Trump cierra filas

La constante depuración que el presidente de EE UU aplica sobre quienes le rodean adquiere visos patológicos

El presidente de Estados Unidos, Donald Trump, destituyó ayer de manera fulminante a su secretario de Estado, Rex Tillerson, en una demostración de hasta qué punto no está dispuesto a admitir el mínimo disenso en su Administración y de cómo la maneja cual si fuera una compañía de su propiedad. Entre relevos forzados y dimisiones, los apenas 14 meses que Trump lleva en la Casa Blanca han supuesto la revocación del que se presentaba como su equipo más cercano. Una semana después de que prescindiera del consejero económico, Gary Cohn, Trump se deshizo de Tillerson sin siquiera comunicárselo personalmente. Como si las evidencias de su mutuo distanciamiento fuesen suficientes para que el titular de las relaciones exteriores se diera por despedido. El presidente republicano advierte así de que no tiene tiempo que perder discutiendo su política con quienes le rodean.

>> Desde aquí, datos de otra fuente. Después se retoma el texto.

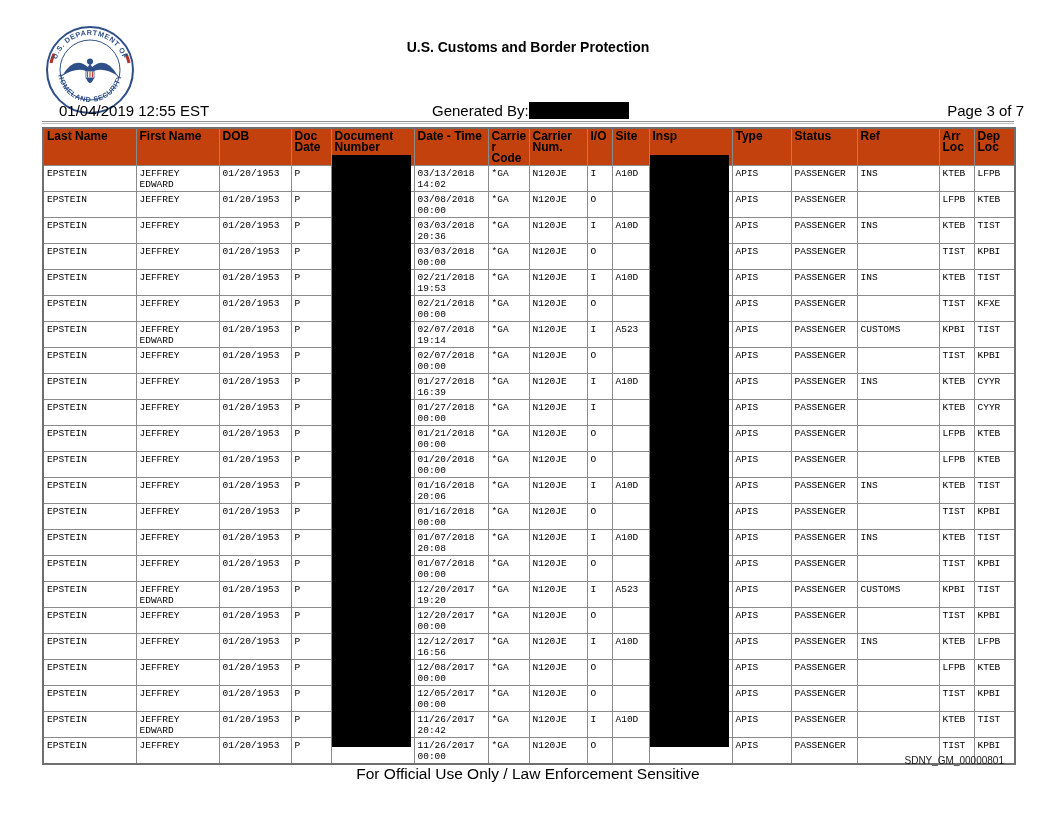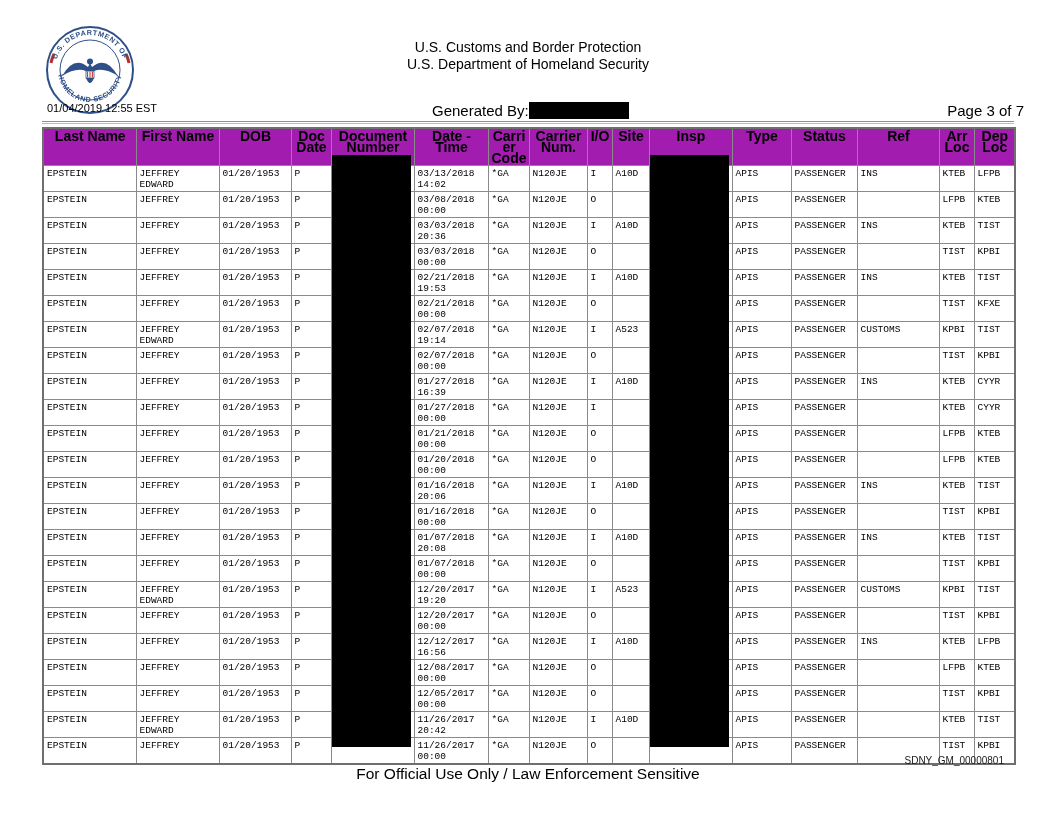"U.S. Customs and Border Protection" .titles { font-weight: normal -> bold }
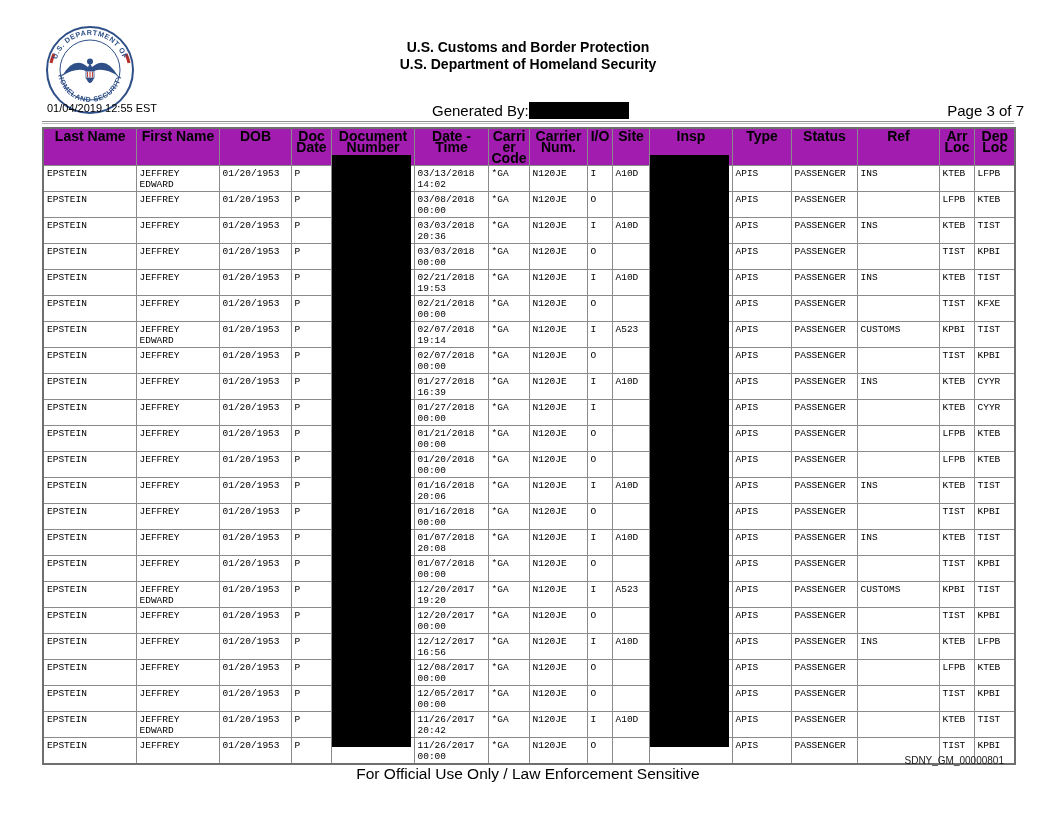"U.S. Department of Homeland Security" div { html: <div>U.S. Department of Homeland Security</div> -> none }
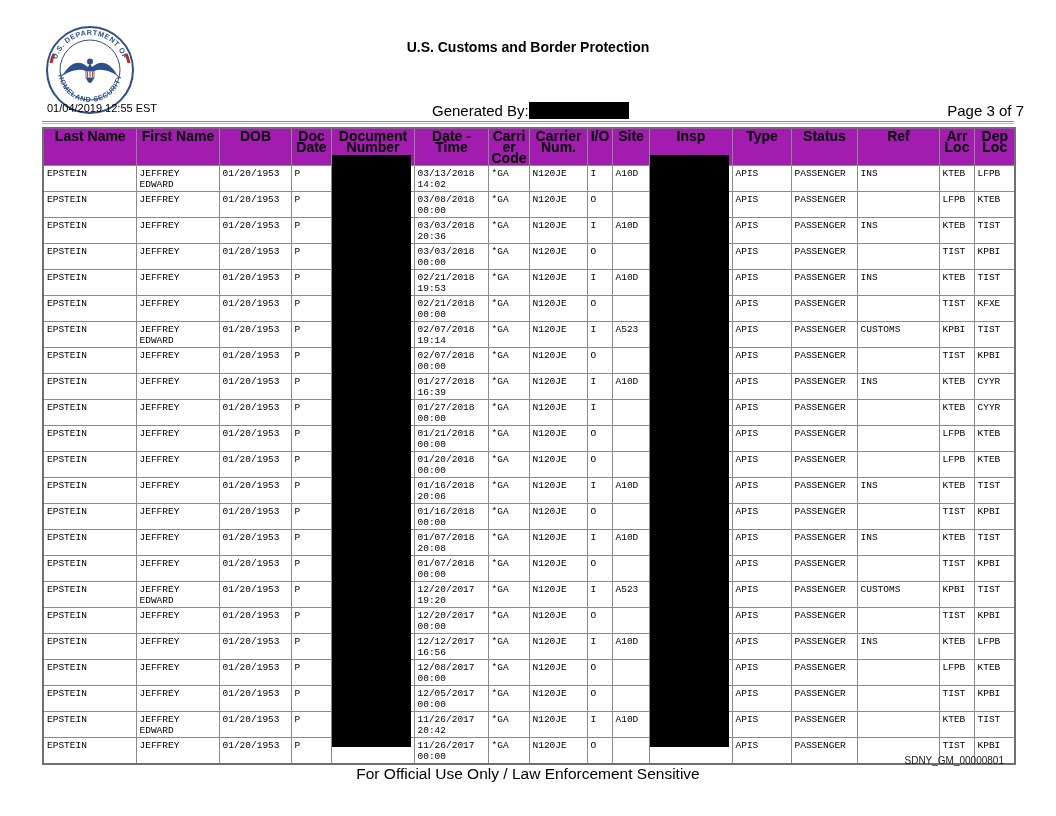"01/04/2019 12:55 EST" .infobar-date { font-size: 11px -> 15px; left: 47px -> 59px }
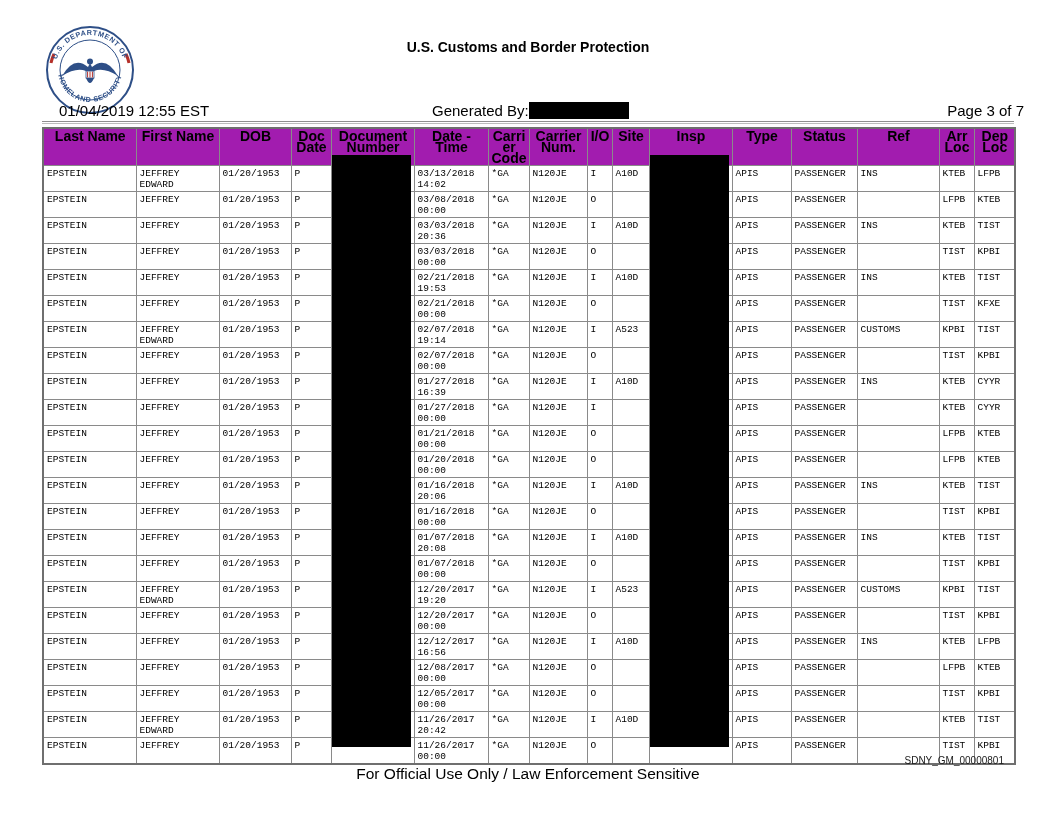"Last Name" th { background: #a21caf -> #c2410c; font-size: 14px -> 12px; text-align: center -> left }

Su clamorosa falta de experiencia institucional y en asuntos internacionales no le impide tomar decisiones; sobre todo, cuando éstas son drásticas o desconcertantes. Le basta con un tuit. Aunque Tillerson dijo no saber cuál era el motivo de su destitución, Trump reveló que se debía a las discrepancias que mantiene respecto a la renovación del acuerdo con Irán, que el ya exsecretario ha gestionado con el apoyo de los titulares de Defensa y Seguridad Nacional frente a los recelos del presidente, y que ahora queda en entredicho. Pero la falta de sintonía se ha extendido a otras muchas vertientes de la acción exterior estadounidense, entre los que resulta especialmente llamativo el anuncio por parte de mandatarios de Corea del Sur de un próximo encuentro entre Donald Trump y Kim Jong-un sin que el presidente se encomendara a nadie de su Administración, y siempre a espaldas de Tillerson. Pero, más allá de la arbitrariedad y el exabrupto, Trump se dispone a cerrar filas depurando su Gobierno de aquellas personas que pudieran cuestionar siquiera parcialmente sus designios. Cerrar filas ante los procesos electorales que se avecinan y en los que el actual presidente no solo se juega la victoria de los republicanos en la renovación de Congreso y Senado y en la designación de gobernadores, sino que necesita que ese eventual éxito se le atribuya personalmente. Aunque se trate de una operación política a cara o cruz. Cerrar filas frente a la contestación de ciudades, estados –como California– y jueces, impidiendo que las dudas hagan mella en el Gobierno federal.